WHAT YOU SHOULD DO
Make an exact copy of the records below, excluding images.

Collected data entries
++++
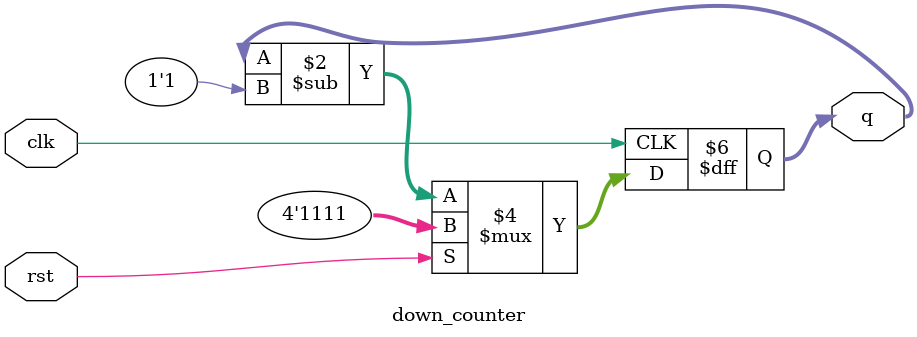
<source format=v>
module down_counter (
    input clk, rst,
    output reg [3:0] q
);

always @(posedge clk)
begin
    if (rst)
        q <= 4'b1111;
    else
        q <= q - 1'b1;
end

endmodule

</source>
++++
REPLY
<source format=v>
module down_counter (
    input clk, rst,
    output reg [3:0] q
);

always @(posedge clk)
begin
    if (rst)
        q <= 4'b1111;
    else
        q <= q - 1'b1;
end

endmodule

</source>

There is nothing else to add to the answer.